McCann is no stranger to the Dew Tour, having competed in both 2005 and 2006, but the 24-year-old from Melbourne, Australia, who pre-qualified in both BMX dirt and park wanted a shot at the finals in his new focus of vert.

Regardless of experience, all BMX riders and skateboarders competing in vert have a new, longer ramp to contend with in 2007.

The vert ramp, which will be different at each of the Dew Tour's five stops this summer, has been extended to create a 112-foot-long sea in Baltimore that's a hit with riders.

"You can get lost. I need Mapquest for that thing," celebrated vert skateboarder Bucky Lasek said, adding that the extra room he and other athletes have to work with likely will make for a better show.

McCann said the longer ramp was a progressive move for the sport that enables riders to gain and maintain more speed, making for a different type of run. Jamie Bestwick, a two-time BMX vert Dew Cup winner, agreed.

"You can definitely pedal a lot faster on the decks of the ramp, so it's going to be incredible," the native of Nottingham, England, said. "I've always wanted to ride ridiculously long vert ramps with bigger transitions."

Not only does the longer vert ramp in Baltimore push for innovation, but its outdoor location poses yet another challenge.

For the first time at a Dew Tour stop, every event will be held outside, and for BMX riders and skateboarders who regularly float six to seven feet from vert ramp walls, wind is a factor they must consider.

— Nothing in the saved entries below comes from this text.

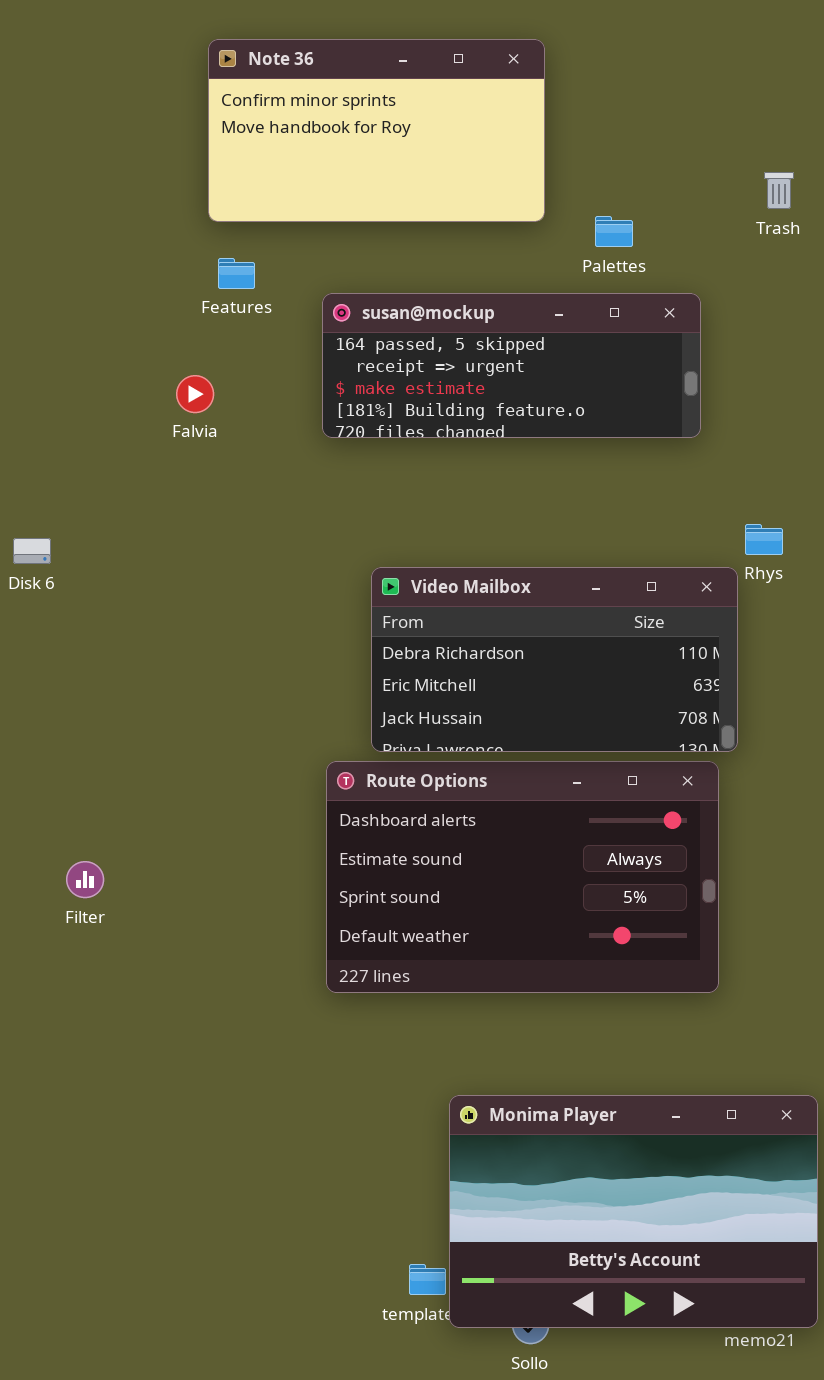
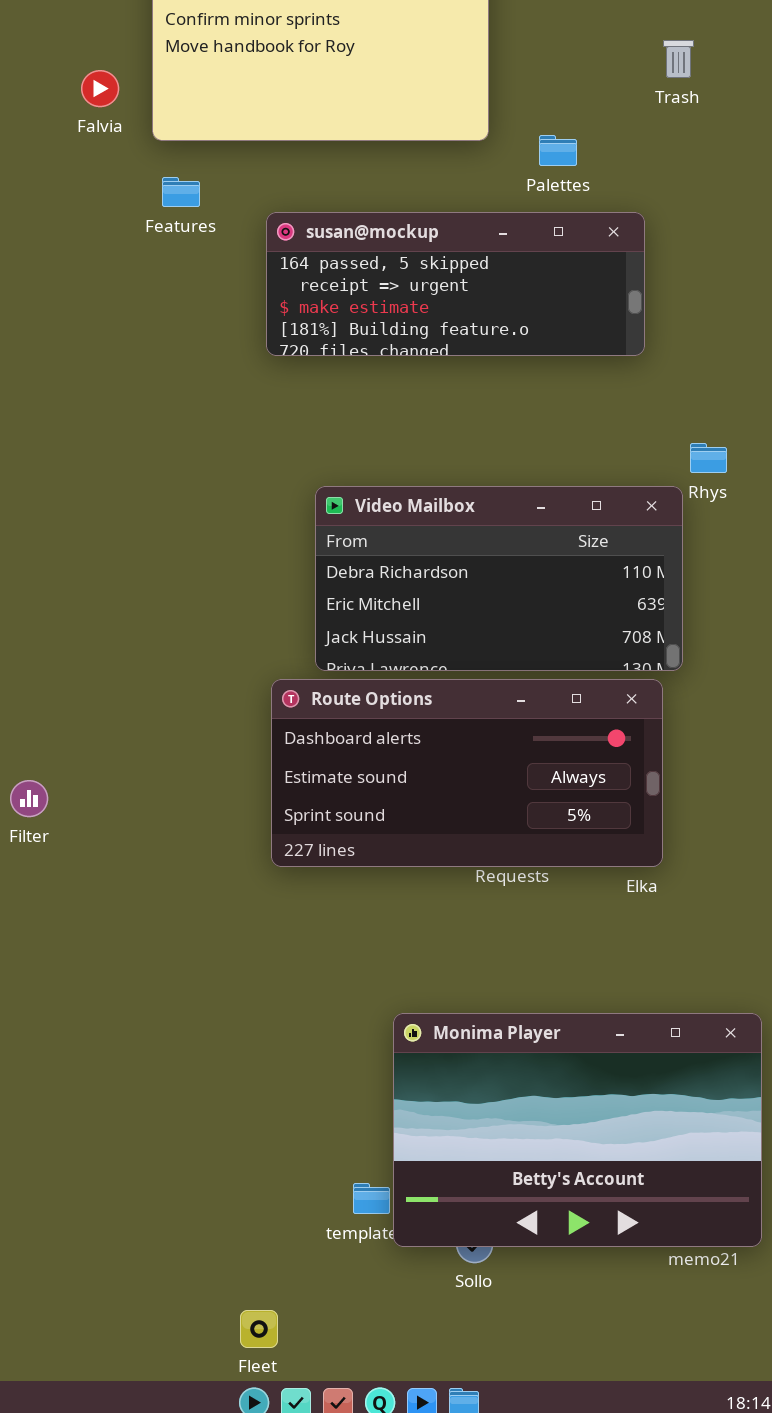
Trash: [764,172,794,209] -> [663,40,694,78], moved
Falvia: [176,375,214,413] -> [81,70,119,107], moved
Route Options: [326,761,719,993] -> [271,679,663,867], resized

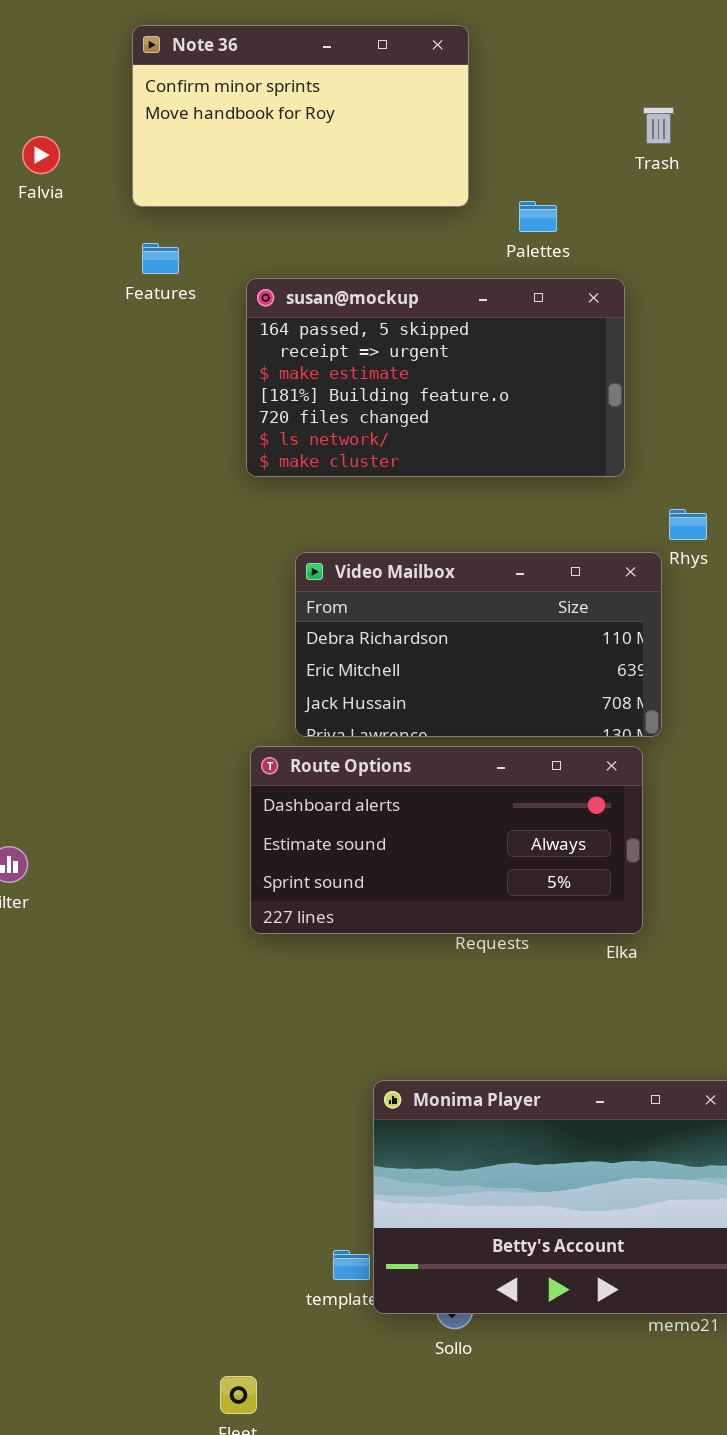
Falvia: [81,70,119,107] -> [22,136,60,174], moved
susan@mockup: [266,212,645,356] -> [246,278,625,477], resized

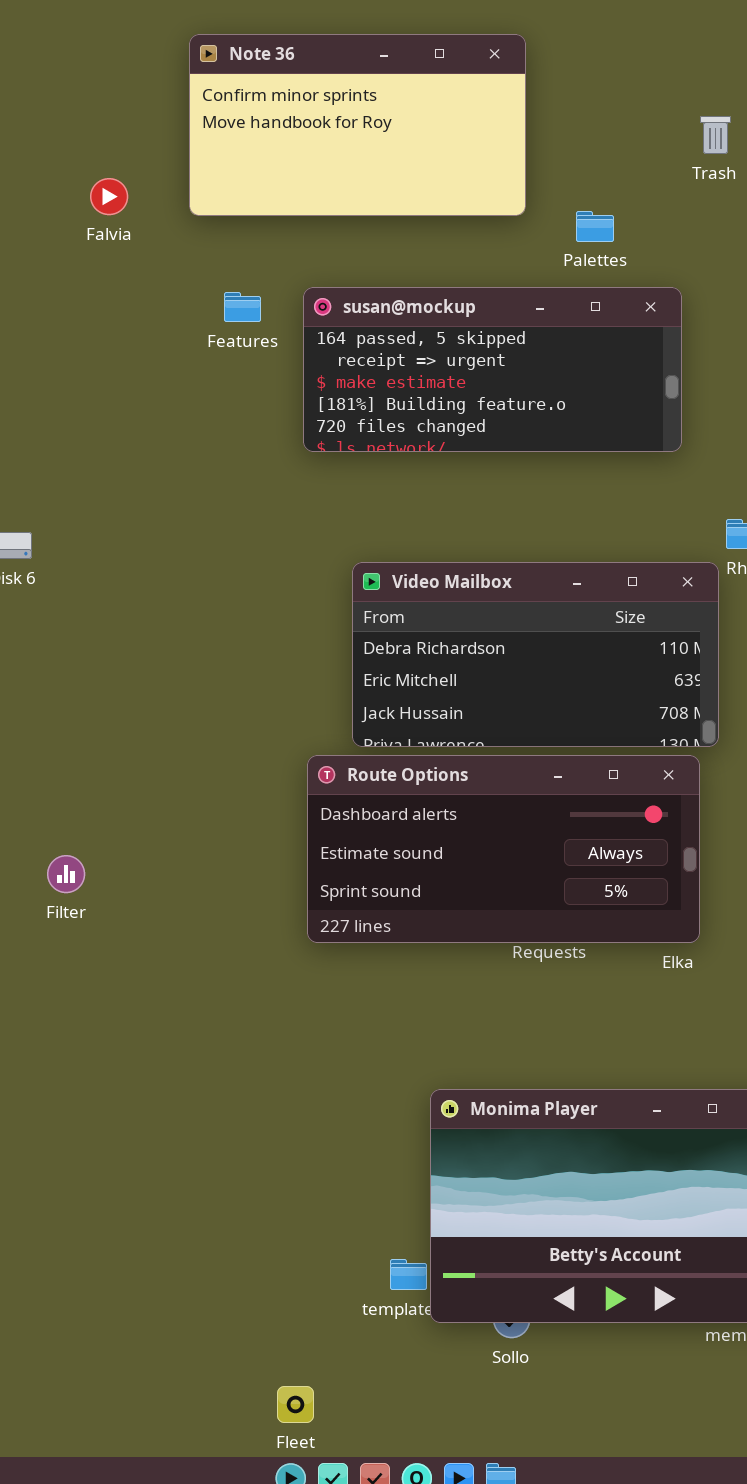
Falvia: [22,136,60,174] -> [90,178,128,215], moved
Features: [142,243,179,274] -> [224,292,261,322], moved
susan@mockup: [246,278,625,477] -> [303,287,682,452], resized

"The wind definitely affected everybody's performance," McCann said after the BMX vert open qualifying round. "I would have hoped to do a lot more out there but the wind is limiting on the vert, the higher you get on the ramp the more you get blown around."

Local Boy Might Sit Out

Lasek, a Baltimore native who helped put the bug in the ear of Dew Tour promoters to bring the event to Maryland, said his injured right knee may keep him in the stands this weekend.

"I'm kind of bummed that my knee's acting up," Lasek said. "Last night I skated fine. Now this morning I have something going on the top of my knee that stops me from bending my knee all the way. If it swells up, I don't know what I'm going to do."

Scoring Changes

This year the Dew Tour will feature new final-round formats in the skateboard vert, BMX dirt and BMX park competitions.

Skateboard vert finals return to a best-of-three format after using only two runs in 2006. Several athletes, including Lasek, helped bring the event back to a three-run system that allows for more creativity on the ramp.

"With only two runs you make yourself hold back a little bit more than you normally would, you don't take as many chances," Lasek said. A three-run format "gives us more room to play with and it makes for a more exciting contest because we're not trying to hold back, strategize and play our cards right."

Riders in BMX dirt will now drop the lowest score of three runs. BMX park's format in Baltimore is experimental and may change for other stops this summer as 12 final riders, in four heats of three, participate in a six-minute jam session and will be given individual scores.